Ricorreva i giorni scorsi l’anniversario della morte di Antonio Gramsci. Per il pensatore sardo la sostanza midollare della filosofia della praxis è rappresentata dal superamento della separazione classista tra dirigenti e subalterni tramite il progresso culturale di massa. Gramsci auspicava per tutti una formazione da dirigenti per favorire la riunificazione intellettuale e morale del genere umano. Mi pare che la questione si collochi ancora al centro delle possibilità di sviluppo delle democrazie e ponga il problema educativo e la formazione democratica a fondamento della possibilità di sviluppare relazioni cooperative e progettuali all’interno di una società inclusiva, piuttosto che relazioni competitive, impersonali e di mercato che invece sono tipiche della società e della scuola di marca neoliberista.

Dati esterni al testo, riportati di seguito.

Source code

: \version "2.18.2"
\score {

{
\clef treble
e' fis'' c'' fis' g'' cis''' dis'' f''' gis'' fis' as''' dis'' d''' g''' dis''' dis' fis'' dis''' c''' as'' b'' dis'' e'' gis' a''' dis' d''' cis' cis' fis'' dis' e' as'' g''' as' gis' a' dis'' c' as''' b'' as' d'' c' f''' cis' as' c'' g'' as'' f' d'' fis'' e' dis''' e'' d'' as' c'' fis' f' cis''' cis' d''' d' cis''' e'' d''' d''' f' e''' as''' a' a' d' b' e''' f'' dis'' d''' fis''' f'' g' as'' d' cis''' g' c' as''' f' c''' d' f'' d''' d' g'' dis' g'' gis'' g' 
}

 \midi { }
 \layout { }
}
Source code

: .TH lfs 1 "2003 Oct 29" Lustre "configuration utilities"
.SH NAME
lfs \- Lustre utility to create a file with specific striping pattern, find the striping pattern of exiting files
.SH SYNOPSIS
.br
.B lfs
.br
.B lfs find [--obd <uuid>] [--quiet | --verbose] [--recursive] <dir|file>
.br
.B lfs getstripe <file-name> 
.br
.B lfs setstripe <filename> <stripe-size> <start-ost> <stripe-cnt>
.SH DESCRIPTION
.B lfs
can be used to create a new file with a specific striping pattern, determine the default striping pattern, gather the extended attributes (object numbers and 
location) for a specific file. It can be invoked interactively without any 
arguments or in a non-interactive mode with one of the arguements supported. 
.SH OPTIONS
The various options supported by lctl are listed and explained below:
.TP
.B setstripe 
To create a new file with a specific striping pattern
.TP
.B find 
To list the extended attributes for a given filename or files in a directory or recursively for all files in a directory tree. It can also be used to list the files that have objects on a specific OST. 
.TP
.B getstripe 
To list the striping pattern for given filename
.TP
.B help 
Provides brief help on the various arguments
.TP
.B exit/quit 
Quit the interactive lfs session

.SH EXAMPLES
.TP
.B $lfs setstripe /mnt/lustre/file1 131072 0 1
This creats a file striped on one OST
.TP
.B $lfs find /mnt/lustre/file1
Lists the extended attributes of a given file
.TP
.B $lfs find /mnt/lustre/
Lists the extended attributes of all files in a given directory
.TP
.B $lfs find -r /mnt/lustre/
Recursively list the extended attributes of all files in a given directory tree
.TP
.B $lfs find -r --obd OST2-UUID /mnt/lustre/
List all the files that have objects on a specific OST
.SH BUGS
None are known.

Sarà nuova Festa per i Sardi quando una nuova scuola avrà smesso di alimentare la competizione di studenti contro studenti, insegnanti contro insegnanti, scuole contro scuole, università contro università, imprese contro imprese, organizzazioni contro organizzazioni, territori contro territori, regioni contro regioni, ecc. ma avrà creato le condizioni progettuali, di condivisione di conoscenze, competenze e capacità, per promuovere e realizzare la più ampia collaborazione per lo sviluppo umano, sociale ed economico.

Una legge regionale sull’istruzione nonché l’investimento delle risorse stanziate per gli Istituti Tecnici Superiori (corsi di due anni post diploma), a cominciare dalla loro istituzione nei territori che ne sono sprovvisti, potrebbero essere uno dei modi per tradurre in realtà i principi e gli argomenti sopra richiamati.